Moi je pense fort à mes collègues qui ont passé le capes et qui se mangent inspection sur inspection gratuitement. On leur prend la tête pour des broutilles. Pendant ce temps je suis prof sans que personne ne me demande rien.
La réunion dure des plombes. En plus je ne suis pas concernée : je suis DEJA en poste. On m’explique que j’ai été recrutée via une procédure d’urgence. Ah. Ils veulent bien quand même deux trois papiers à moi.
Un mois plus tard, je suis reconvoquée. Un entretien individuel au rectorat. Je demande à mes collègues : cékoi ? « Tu vas voir, c’est chiant ». Je me pointe la peur au ventre. Y vont peut être me poser des questions giga compliquées de grammaire ? Je révise dans le couloir.
Je me retrouve devant un jury de 3 personnes. Et là : pas de questions sur mon parcours ou ma matière. En fait ils veulent juste vérifier que je ne suis pas débile. Ou totalement dangereuse. C’est des mises en situation et des questions de gestion de classe.
En gros on me demande : « si un élève met le bazar vous faites quoi » et il faut éviter de répondre « je lui éclate sa tête dans la porte ».
L’ensemble duré 15 minutes. Au revoir m’sieurs dames.
Je gagne un beau papier qui me donne le droit d’être prof.
Je retourne bosser. 1 semaine. On me rappelle. BWAAAAA, VOUS AVEZ PAS PASSÉ LA VISITE MEDICALE. Gné ? Il faut aller voir un médecin agréé pour obtenir une autorisation d’exercer. Ah bon. Faisons ça alors. On me donne une liste de médecins agréés.
Ils sont tous bookés jusqu’en 2027. Je rame. Au moment où je commençais à envisager d’aller en Moselle pour une consultation de médecine générale, on m’en propose un supplémentaire dans Paris. Il est disponible en une semaine : victoire.
Je me pointe. Je rentre dans la pièce. Échange réel.
bonjour vous êtes malade ?
non.
d’accord.
50 balles plus tard, j’obtiens un certificat médical de bonne santé physique et mentale VALABLE À VIE.
Je suis donc en bonne santé jusqu’à ce que mort s’ensuive. Parfait. Avec l’impression d’avoir payé une taxe médiévale, je donne le machin à mon chef d’établissement.
Je vais enfin pouvoir bosser tranquillement.
Les cours, ça se passe. Les élèves sont des amours, je bosse beaucoup en amont, mes collègues sont aidants.
Non, le vrai truc chiant, c’est les études dirigées.
Le concept c’est de mettre les mômes dans une salle pour leur faire faire leurs devoirs. Ils ont pas envie, ils font du bruit, faut leur dire d’arrêter tout en ayant rien à leur raconter.
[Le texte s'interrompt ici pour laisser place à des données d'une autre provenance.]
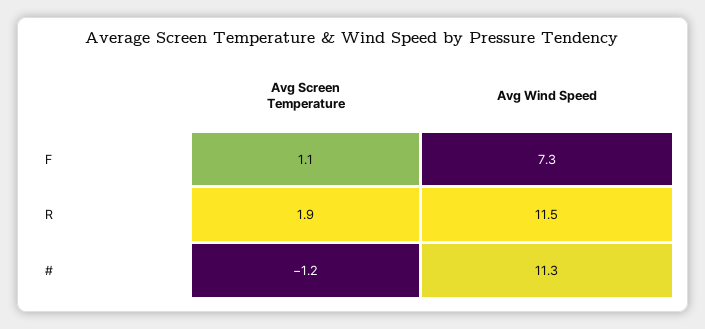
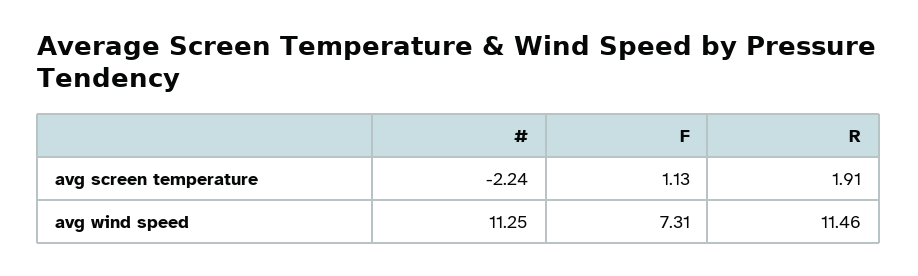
  {
    "Avg Screen Temperature": {
      "F": 1.13,
      "R": 1.91,
-     "#": -1.2
+     "#": -2.24
    },
    "Avg Wind Speed": {
      "F": 7.31,
      "R": 11.46,
      "#": 11.25
    }
  }

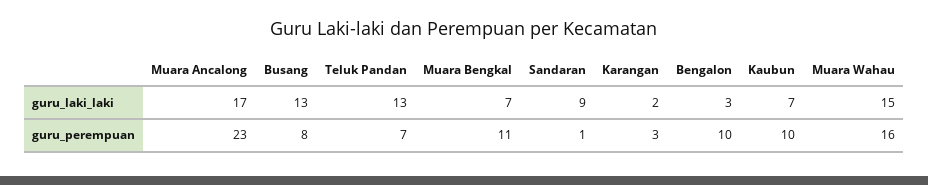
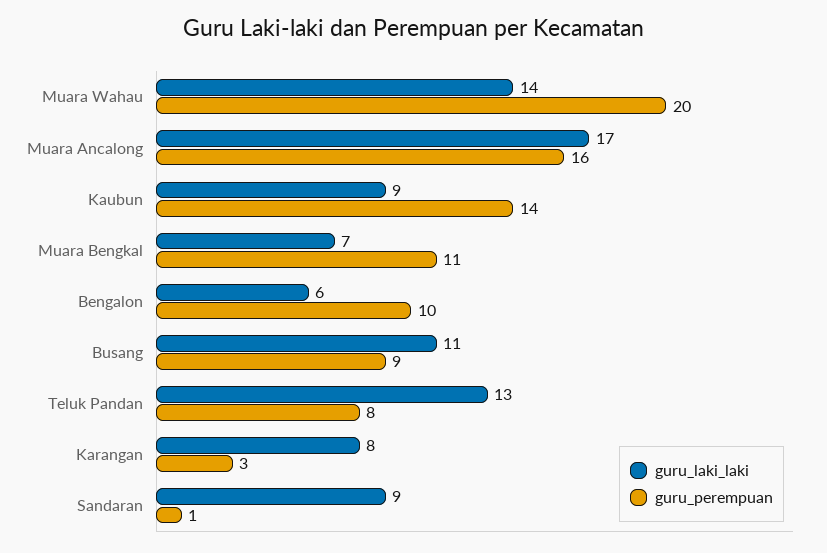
  {
    "guru_laki_laki": {
      "Muara Ancalong": 17,
-     "Busang": 13,
+     "Busang": 11,
      "Teluk Pandan": 13,
      "Muara Bengkal": 7,
      "Sandaran": 9,
-     "Karangan": 2,
+     "Karangan": 8,
-     "Bengalon": 3,
+     "Bengalon": 6,
-     "Kaubun": 7,
+     "Kaubun": 9,
-     "Muara Wahau": 15
+     "Muara Wahau": 14
    },
    "guru_perempuan": {
-     "Muara Ancalong": 23,
+     "Muara Ancalong": 16,
-     "Busang": 8,
+     "Busang": 9,
-     "Teluk Pandan": 7,
+     "Teluk Pandan": 8,
      "Muara Bengkal": 11,
      "Sandaran": 1,
      "Karangan": 3,
      "Bengalon": 10,
-     "Kaubun": 10,
+     "Kaubun": 14,
-     "Muara Wahau": 16
+     "Muara Wahau": 20
    }
  }

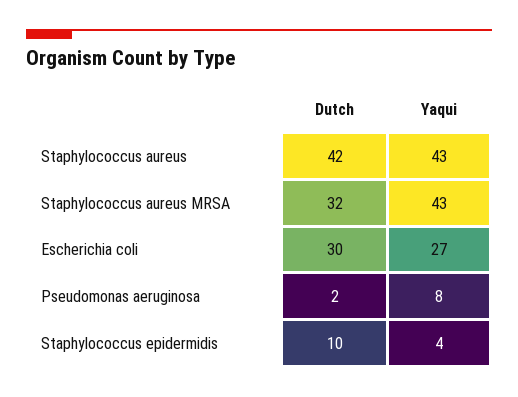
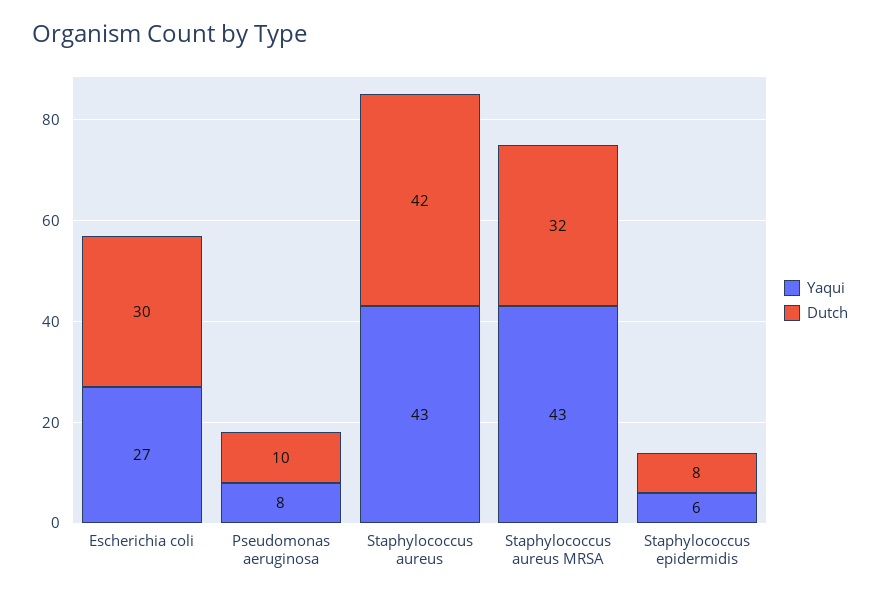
  {
    "Dutch": {
      "Staphylococcus aureus": 42,
      "Staphylococcus aureus MRSA": 32,
      "Escherichia coli": 30,
-     "Pseudomonas aeruginosa": 2,
+     "Pseudomonas aeruginosa": 10,
-     "Staphylococcus epidermidis": 10
+     "Staphylococcus epidermidis": 8
    },
    "Yaqui": {
      "Staphylococcus aureus": 43,
      "Staphylococcus aureus MRSA": 43,
      "Escherichia coli": 27,
      "Pseudomonas aeruginosa": 8,
-     "Staphylococcus epidermidis": 4
+     "Staphylococcus epidermidis": 6
    }
  }

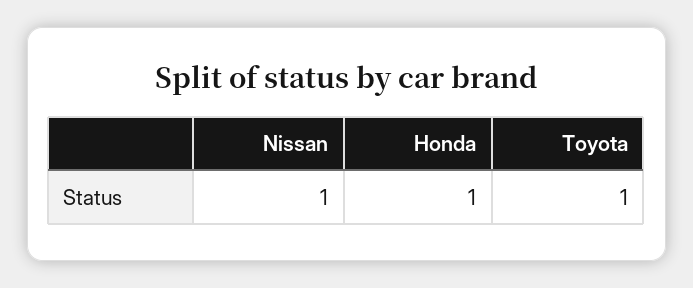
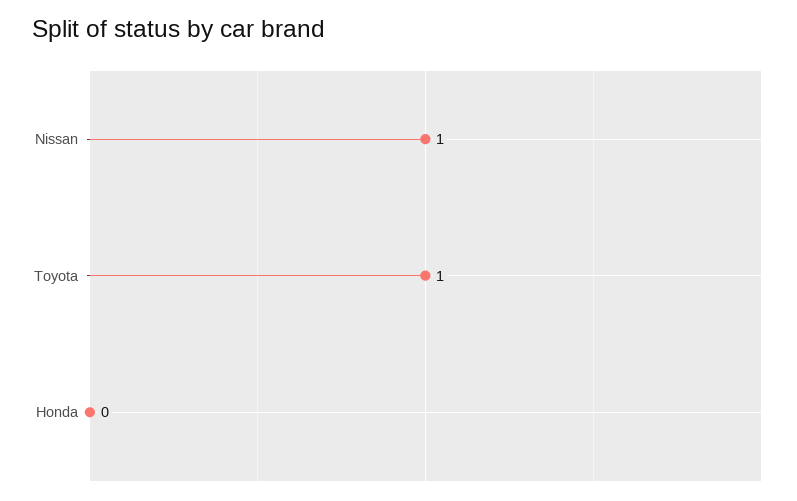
  {
    "Nissan": 1,
-   "Honda": 1,
+   "Honda": 0,
    "Toyota": 1
  }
Seuls moments où je rame salement au niveau de la discipline.
Maintenant comme c’est un sujet tendu : combien suis-je payée ?
Réponse : pas lourd. Et puis déjà, en retard. J’ai mis plus de 2 mois à me faire payer mon premier mois de salaire. Ils en ont rien à foutre à l’en c’est impressionnant.
La réponse est : 1300 net pour 14h de cours plus 4 études par semaine. En un mot : des clopinettes. On comprend pourquoi l’en adore recruter des contractuels. J’aurais du partir chez les commerciaux et bosser pour McKingsey.
Mon bilan de tout ça : j’ai malgré tout adoré mon expérience, mes élèves, et je compte passer les concours bientôt. Mais ces recrutements improbables, je vous le dis, ça va mal finir.